The bad news: his bout with the coronavirus hasn’t won him any sympathy points from the electorate. In fact, his numbers have only gotten worse. CNN’s latest national survey saw Democratic presidential nominee Joe Biden expand his lead to 15 percentage points. If the polling is any indication, Trump is four weeks away from being beaten like a drum a-la Jimmy Carter in 1980.

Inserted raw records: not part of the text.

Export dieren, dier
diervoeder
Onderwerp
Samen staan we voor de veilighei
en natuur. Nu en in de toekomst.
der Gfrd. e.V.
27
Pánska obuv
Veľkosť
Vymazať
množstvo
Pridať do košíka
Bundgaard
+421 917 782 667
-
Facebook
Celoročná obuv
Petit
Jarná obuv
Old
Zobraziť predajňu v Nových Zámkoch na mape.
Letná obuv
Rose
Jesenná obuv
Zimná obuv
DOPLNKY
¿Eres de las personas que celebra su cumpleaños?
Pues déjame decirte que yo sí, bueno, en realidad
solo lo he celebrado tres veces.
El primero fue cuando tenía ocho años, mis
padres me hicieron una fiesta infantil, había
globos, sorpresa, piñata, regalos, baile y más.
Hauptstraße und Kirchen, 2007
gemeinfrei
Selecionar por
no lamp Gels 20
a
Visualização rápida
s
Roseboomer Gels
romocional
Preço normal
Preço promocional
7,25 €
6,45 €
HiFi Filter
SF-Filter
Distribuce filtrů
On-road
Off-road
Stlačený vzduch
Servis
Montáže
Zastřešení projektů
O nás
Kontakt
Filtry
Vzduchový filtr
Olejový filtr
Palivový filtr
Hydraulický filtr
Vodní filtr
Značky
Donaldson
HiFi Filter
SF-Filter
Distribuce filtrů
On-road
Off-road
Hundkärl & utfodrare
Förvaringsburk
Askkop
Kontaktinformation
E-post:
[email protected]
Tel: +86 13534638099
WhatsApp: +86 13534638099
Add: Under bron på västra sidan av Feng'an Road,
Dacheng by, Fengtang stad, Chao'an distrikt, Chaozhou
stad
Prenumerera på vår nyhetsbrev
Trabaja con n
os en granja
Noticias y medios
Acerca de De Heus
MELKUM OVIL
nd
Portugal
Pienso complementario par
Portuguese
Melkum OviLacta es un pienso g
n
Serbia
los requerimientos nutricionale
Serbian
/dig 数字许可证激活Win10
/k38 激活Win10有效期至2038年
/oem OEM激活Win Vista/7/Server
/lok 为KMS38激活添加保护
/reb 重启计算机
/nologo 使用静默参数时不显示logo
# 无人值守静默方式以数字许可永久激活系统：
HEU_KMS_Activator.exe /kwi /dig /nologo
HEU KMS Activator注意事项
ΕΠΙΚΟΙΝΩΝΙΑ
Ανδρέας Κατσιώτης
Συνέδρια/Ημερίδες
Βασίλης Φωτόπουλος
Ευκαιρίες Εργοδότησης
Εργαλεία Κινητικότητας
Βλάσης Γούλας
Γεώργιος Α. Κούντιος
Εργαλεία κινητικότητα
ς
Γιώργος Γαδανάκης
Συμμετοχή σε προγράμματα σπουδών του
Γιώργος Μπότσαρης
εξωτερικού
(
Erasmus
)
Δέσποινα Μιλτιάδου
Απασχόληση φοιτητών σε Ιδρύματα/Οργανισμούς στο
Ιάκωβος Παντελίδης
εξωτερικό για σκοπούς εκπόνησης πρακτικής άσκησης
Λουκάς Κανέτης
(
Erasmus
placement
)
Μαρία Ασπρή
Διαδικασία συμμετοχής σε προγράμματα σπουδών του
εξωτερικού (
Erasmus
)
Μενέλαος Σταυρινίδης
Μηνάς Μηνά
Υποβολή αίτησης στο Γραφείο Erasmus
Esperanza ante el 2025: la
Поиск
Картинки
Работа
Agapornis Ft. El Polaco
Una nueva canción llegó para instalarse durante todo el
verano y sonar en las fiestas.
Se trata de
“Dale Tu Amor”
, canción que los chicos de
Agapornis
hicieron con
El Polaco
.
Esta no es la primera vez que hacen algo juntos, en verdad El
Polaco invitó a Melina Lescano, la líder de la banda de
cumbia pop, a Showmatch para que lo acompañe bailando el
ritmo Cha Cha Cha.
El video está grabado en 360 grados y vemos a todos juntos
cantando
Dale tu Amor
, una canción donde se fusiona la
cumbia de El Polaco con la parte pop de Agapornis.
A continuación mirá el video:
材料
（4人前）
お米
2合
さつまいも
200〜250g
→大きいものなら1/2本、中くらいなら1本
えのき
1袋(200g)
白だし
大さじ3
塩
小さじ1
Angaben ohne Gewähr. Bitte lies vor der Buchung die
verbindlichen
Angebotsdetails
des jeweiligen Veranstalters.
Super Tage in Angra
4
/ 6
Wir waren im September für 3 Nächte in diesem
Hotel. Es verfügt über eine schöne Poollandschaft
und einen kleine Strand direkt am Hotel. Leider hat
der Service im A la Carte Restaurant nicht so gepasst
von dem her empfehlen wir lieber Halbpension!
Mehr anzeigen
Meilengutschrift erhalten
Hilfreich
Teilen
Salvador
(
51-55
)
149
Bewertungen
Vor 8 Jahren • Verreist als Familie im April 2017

For Biden, the last nine months have been a wild ride. There was a time not too long ago when the former vice president and three-time presidential candidate was a human seagull with a broken wing, struggling to take off. Bernie Sanders, the white-haired democratic socialist from Vermont and a leader of America’s modern-day progressive movement, looked like a shoo-in after his blowout wins in New Hampshire and Nevada. Then South Carolina happened. Then Super Tuesday happened. And to the surprise of even his closest political advisers, Biden clinched the Democratic presidential nomination in what was the most impressive comeback in modern-day presidential primary history. If Biden was once the wobbly failed also-ran, he is now in such a strong position that he could very well be going to bed at night and dreaming of his upcoming term as the 46th President of the United States.
The Democrats, of course, don’t want to get too cocky or comfortable. The party has been in this place before. This time four years ago, Hillary Clinton boasted a seven-point lead. The New York Times’s election team calculated that Clinton had a 91 per cent chance of being the next President. We all know how that story turned out; by the time election night was over, Clinton phoned Trump to concede the race and Democrats nationwide were balling their eyes out in grief.
With this recent history in mind, Joe Biden isn’t taking anything for granted. But his team is growing more confident that the dynamics of the race have solidified to the point where Trump won’t have the time to recuperate. This doesn’t mean Biden is being complacent like Hillary was. His campaign is saturating the airwaves in conservative parts of Ohio, a state Trump won four years ago by an eight-point margin. The former vice president will be traveling to Arizona this Thursday in an attempt to persuade suburban voters around Phoenix that another four years of Trump would be a disaster for the country (a Democratic presidential candidate hasn’t won Arizona in a quarter of a century). Georgia, the reliably red-state, no longer looks as reliable for Republicans— the Biden campaign knows this, which is why they continue to run ads in the state.
And naturally, there’s Florida, the perennial battleground Trump desperately needs in his column. Most election forecasters believe that if Biden wins Florida, he might as well start measuring the drapes in the Oval Office. As Trump was preparing to be discharged from the hospital, his opponent was in the Little Havana neighbourhood of Miami drawing a sharp contrast with Trump’s coronavirus strategy. ‘I was glad to see the president speaking and recording videos over the weekend,’ Biden told the crowd yesterday. ‘Now that he’s busy tweeting campaign messages, I would ask him to do this: Listen to the scientists. Support masks.’
Trump obviously didn’t get the memo, because his first act upon stepping onto the White House Portico last evening was to rip off his mask, put it in his pocket, and pose for the cameras in what he hoped to project as a show of strength and confidence. Weeks before the election, however, the President can’t be too confident of staying in his current residence for the next four years.